EXTRACT TO READ:
Liner Notes: Two Cow Garage

WHEN TWO COW GARAGE singer-guitarist Micah Schnabel picked up the phone, I expected him to sound like the three-packs-a-day, whiskey-drinking, gravel-voiced crooner who gives his band such earthy grit. Instead, the Columbus, Ohio, resident has the clear pipes of a straightedge vegan who lives in a modern home with a humidifier and an air cleaner, not a person who resides in busted-down rock clubs for 200 concerts a year.
"It comes out just when I'm singing, I guess," Schnabel laughed. "Not too sweet-throated. Anytime I sing, it pretty much comes out like that. I wish it didn't; I'm not a good, good singer, so it's just dealing with what you got."
Schnabel might not be a technically perfect vocalist, but his throaty singing has ton of character, recalling the blue-collar grime of The Replacements' Paul Westerberg and Ryan Adams during his wildman phase in Whiskeytown. Two Cow Garage's music has those influences as well, with some Son Volt, Steve Earle and Drive-By Truckers, too, though the eight-year-old band has come to find it own space on its thoroughly good fourth album, "Speaking in Cursive." The record's 13 tracks are filled with well-fertilized roots rock, brimming with singalong melodies and smart lyrics that address life on the road, girls and a former member of the Manson Family. You know, the basics.

WHAT IS EXPECTED:
According to the Two Cow Garage profile, what subjects do the lyrics on "Speaking in Cursive" address? List every one. The data that comes next is separate material and has no connection to the Two Cow Garage profile.

SUPPLIED DATA:
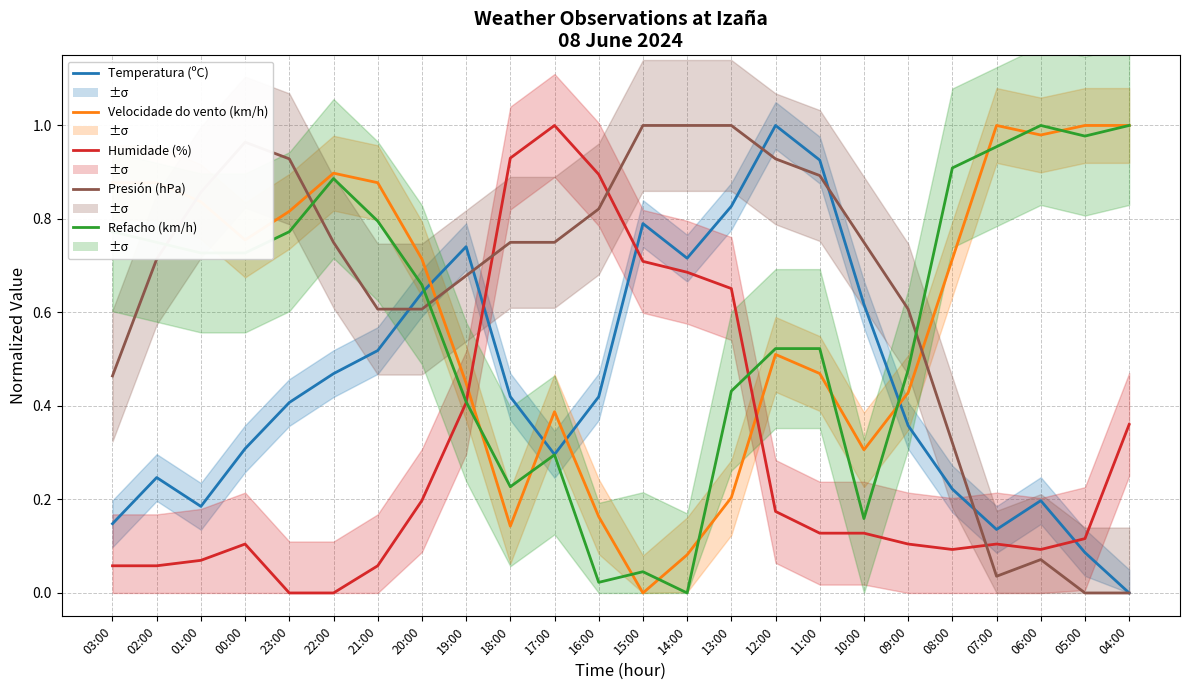

Where is Humidade (%) nearest to the value 0?

23:00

ANSWER:
- Life on the road
- Girls
- A former member of the Manson Family